L’exposition présente un extrait de presse de 1956 du New York Times qui la désigne comme la grande prêtresse de l’agonie qui « a trempé Carnegie Hall en larmes la nuit dernière, et un large public s’y est vautré avec un enthousiasme qui a prouvé que le chagrin rend le monde entier proche ».
À travers des chansons comme Les Amants d’un jour, à propos de deux amants se suicidant ensemble, Dicale dit que Piaf a joué une sorte de « théâtre de la souffrance » – un genre peu courant aux États-Unis où les ballades avaient tendance à être plus douces.
La politique avec une voix masculine
Si l’amour occupe une place importante, les auditeurs non francophones sont également attirés par les chansons en français pour leur message de liberté et de résistance.
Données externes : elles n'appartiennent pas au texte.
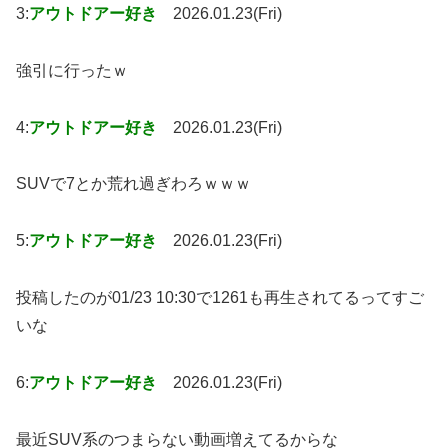
3:
アウトドアー好き
2026.01.23(Fri)
強引に行ったｗ
4:
アウトドアー好き
2026.01.23(Fri)
SUVで7とか荒れ過ぎわろｗｗｗ
5:
アウトドアー好き
2026.01.23(Fri)
投稿したのが01/23 10:30で1261も再生されてるってすご
いな
6:
アウトドアー好き
2026.01.23(Fri)
最近SUV系のつまらない動画増えてるからな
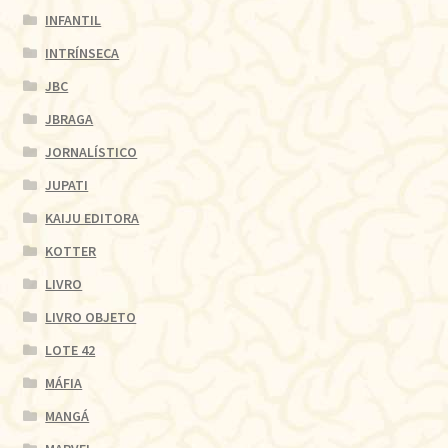
INFANTIL
INTRÍNSECA
JBC
JBRAGA
JORNALÍSTICO
JUPATI
KAIJU EDITORA
KOTTER
LIVRO
LIVRO OBJETO
LOTE 42
MÁFIA
MANGÁ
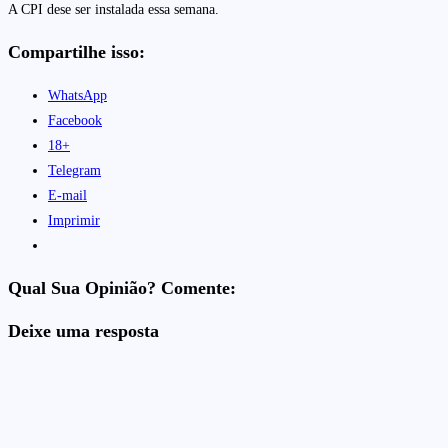
A CPI dese ser instalada essa semana.
Compartilhe isso:
WhatsApp
Facebook
18+
Telegram
E-mail
Imprimir
Qual Sua Opinião? Comente:
Deixe uma resposta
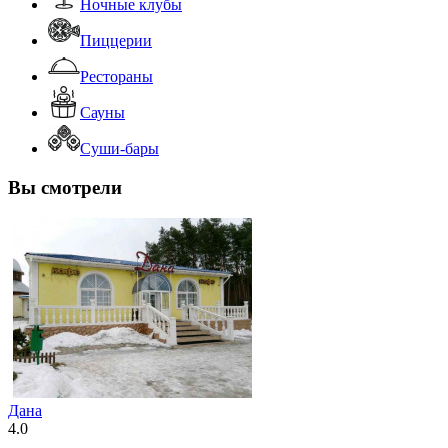
Ночные клубы
Пиццерии
Рестораны
Сауны
Суши-бары
Вы смотрели
Дана
4.0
« La chanson française la plus populaire et la plus enregistrée dans le monde n’est pas La vie en rose mais La Marseillaise« , déclare Dicale.
Enregistré dans des centaines de langues, « c’est un chant de révolution, de révolution populaire, un symbole de révolte du peuple », note-t-il.
« Mais c’est aussi une chanson de contradictions, chantée à la fois par ceux qui ont pris les armes contre l’armée française et par les militaires qui fustigeaient les manifestants. »
La plupart des enregistrements ont été réalisés avec des voix masculines. C’est également le cas de L’Internationale – le chant de la révolte communiste, composé en 1888 – et Le Boudinl’hymne de la Légion étrangère française.
« Ce sont des chansons d’hommes et des chansons de rue », dit Dicale. « La politique est souvent portée par une voix masculine, même si (tableau d’Eugène Delacroix) La liberté guidant le peuple est une femme. »
Le Déserteur (Le Déserteur), autre succès francophone à l’étranger, va quelque peu à contre-courant de cette tendance. Écrit par Boris Vian, il a été rendu célèbre aux États-Unis par Pierre, Paul et Marie.
« Ils l’ont enregistrée en français au début de la guerre du Vietnam et elle reste l’une des chansons pacifistes les plus célèbres au monde », note Dicale.
L’exposition présente une version en russe enregistrée l’année dernière par l’artiste ukrainienne Diane Nelson, basée en France, visant à encourager les soldats russes en Ukraine à déserter.
Ah les Champs-Élysées !
Parmi les 2 800 chansons écrites sur Paris, l’une des plus emblématiques est sans doute le tube de Joe Dassin de 1969. Champs-Élysées.
La chanson célèbre l’avenue où l’on peut trouver « tout ce que l’on veut », notamment la romance. Mais ses origines ne sont pas françaises.
Il a été adapté de la chanson britannique de 1968 Chemin Waterloo du groupe de rock obscur Jason Crest, qui a célébré une rue de Londres où l’on pourrait croiser un « gars heureux jouant des cakewalks sur sa guitare ».
L’original était un échec. Mais le parolier français Pierre Delanoë a entendu la mélodie, l’a aimé et lui a donné une tournure plus romantique, en la déplaçant sur une avenue où deux inconnus deviennent amants « éblouis par la longue nuit ».
Les Champs-Elysées sont désormais un boulevard sans âme et hors de prix, ce qui incite les associations locales à se mobiliser pour aider les Parisiens à en retomber amoureux.
Mais fidèle à la tradition, la chanson a permis au rêve de perdurer, bien après que la réalité ait pris le dessus.
L’exposition « C’est une chanson qui nous ressemble » est présentée à la Cité Internationale de la langue française au Château Villers-Cotterets jusqu’au 5 janvier 2024.
Plus d’informations sur cette histoire sur le podcast Spotlight on France, épisode 117. Écoutez ici.